Instruction
Reproduce the material below line by line, keeping every word, spelling, and capital letter unchanged.

Data shown
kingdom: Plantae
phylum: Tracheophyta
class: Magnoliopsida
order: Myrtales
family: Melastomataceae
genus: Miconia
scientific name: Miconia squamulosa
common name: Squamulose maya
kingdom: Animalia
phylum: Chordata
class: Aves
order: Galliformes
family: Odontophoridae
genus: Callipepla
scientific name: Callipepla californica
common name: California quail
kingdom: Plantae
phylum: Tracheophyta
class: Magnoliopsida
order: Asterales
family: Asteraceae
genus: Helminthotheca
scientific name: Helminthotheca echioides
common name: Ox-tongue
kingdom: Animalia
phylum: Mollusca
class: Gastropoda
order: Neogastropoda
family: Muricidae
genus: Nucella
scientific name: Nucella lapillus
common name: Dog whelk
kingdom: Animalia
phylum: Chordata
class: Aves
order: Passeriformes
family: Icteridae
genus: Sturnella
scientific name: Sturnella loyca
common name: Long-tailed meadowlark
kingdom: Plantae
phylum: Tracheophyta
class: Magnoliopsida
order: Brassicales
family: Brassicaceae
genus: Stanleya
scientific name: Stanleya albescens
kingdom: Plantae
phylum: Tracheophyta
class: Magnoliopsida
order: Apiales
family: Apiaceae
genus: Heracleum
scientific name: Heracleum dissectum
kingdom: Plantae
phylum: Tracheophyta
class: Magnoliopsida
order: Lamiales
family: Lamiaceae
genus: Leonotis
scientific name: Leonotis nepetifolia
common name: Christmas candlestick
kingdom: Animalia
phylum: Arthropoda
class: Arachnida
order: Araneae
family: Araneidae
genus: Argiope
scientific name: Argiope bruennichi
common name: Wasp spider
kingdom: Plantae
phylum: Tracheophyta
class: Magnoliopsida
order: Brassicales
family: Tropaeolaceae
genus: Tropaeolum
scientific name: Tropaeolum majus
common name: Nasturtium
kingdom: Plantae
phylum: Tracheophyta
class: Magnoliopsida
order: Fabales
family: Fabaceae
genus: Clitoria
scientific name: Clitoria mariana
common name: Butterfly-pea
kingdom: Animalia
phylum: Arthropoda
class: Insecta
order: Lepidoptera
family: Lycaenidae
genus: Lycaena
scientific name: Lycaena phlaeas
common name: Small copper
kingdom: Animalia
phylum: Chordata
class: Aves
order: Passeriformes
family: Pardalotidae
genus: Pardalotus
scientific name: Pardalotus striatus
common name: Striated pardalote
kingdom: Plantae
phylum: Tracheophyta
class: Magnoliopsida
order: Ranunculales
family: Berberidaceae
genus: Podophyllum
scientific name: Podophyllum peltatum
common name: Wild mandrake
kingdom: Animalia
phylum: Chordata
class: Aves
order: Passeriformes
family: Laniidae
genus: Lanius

Reply to the exercise
kingdom: Plantae
phylum: Tracheophyta
class: Magnoliopsida
order: Myrtales
family: Melastomataceae
genus: Miconia
scientific name: Miconia squamulosa
common name: Squamulose maya
kingdom: Animalia
phylum: Chordata
class: Aves
order: Galliformes
family: Odontophoridae
genus: Callipepla
scientific name: Callipepla californica
common name: California quail
kingdom: Plantae
phylum: Tracheophyta
class: Magnoliopsida
order: Asterales
family: Asteraceae
genus: Helminthotheca
scientific name: Helminthotheca echioides
common name: Ox-tongue
kingdom: Animalia
phylum: Mollusca
class: Gastropoda
order: Neogastropoda
family: Muricidae
genus: Nucella
scientific name: Nucella lapillus
common name: Dog whelk
kingdom: Animalia
phylum: Chordata
class: Aves
order: Passeriformes
family: Icteridae
genus: Sturnella
scientific name: Sturnella loyca
common name: Long-tailed meadowlark
kingdom: Plantae
phylum: Tracheophyta
class: Magnoliopsida
order: Brassicales
family: Brassicaceae
genus: Stanleya
scientific name: Stanleya albescens
kingdom: Plantae
phylum: Tracheophyta
class: Magnoliopsida
order: Apiales
family: Apiaceae
genus: Heracleum
scientific name: Heracleum dissectum
kingdom: Plantae
phylum: Tracheophyta
class: Magnoliopsida
order: Lamiales
family: Lamiaceae
genus: Leonotis
scientific name: Leonotis nepetifolia
common name: Christmas candlestick
kingdom: Animalia
phylum: Arthropoda
class: Arachnida
order: Araneae
family: Araneidae
genus: Argiope
scientific name: Argiope bruennichi
common name: Wasp spider
kingdom: Plantae
phylum: Tracheophyta
class: Magnoliopsida
order: Brassicales
family: Tropaeolaceae
genus: Tropaeolum
scientific name: Tropaeolum majus
common name: Nasturtium
kingdom: Plantae
phylum: Tracheophyta
class: Magnoliopsida
order: Fabales
family: Fabaceae
genus: Clitoria
scientific name: Clitoria mariana
common name: Butterfly-pea
kingdom: Animalia
phylum: Arthropoda
class: Insecta
order: Lepidoptera
family: Lycaenidae
genus: Lycaena
scientific name: Lycaena phlaeas
common name: Small copper
kingdom: Animalia
phylum: Chordata
class: Aves
order: Passeriformes
family: Pardalotidae
genus: Pardalotus
scientific name: Pardalotus striatus
common name: Striated pardalote
kingdom: Plantae
phylum: Tracheophyta
class: Magnoliopsida
order: Ranunculales
family: Berberidaceae
genus: Podophyllum
scientific name: Podophyllum peltatum
common name: Wild mandrake
kingdom: Animalia
phylum: Chordata
class: Aves
order: Passeriformes
family: Laniidae
genus: Lanius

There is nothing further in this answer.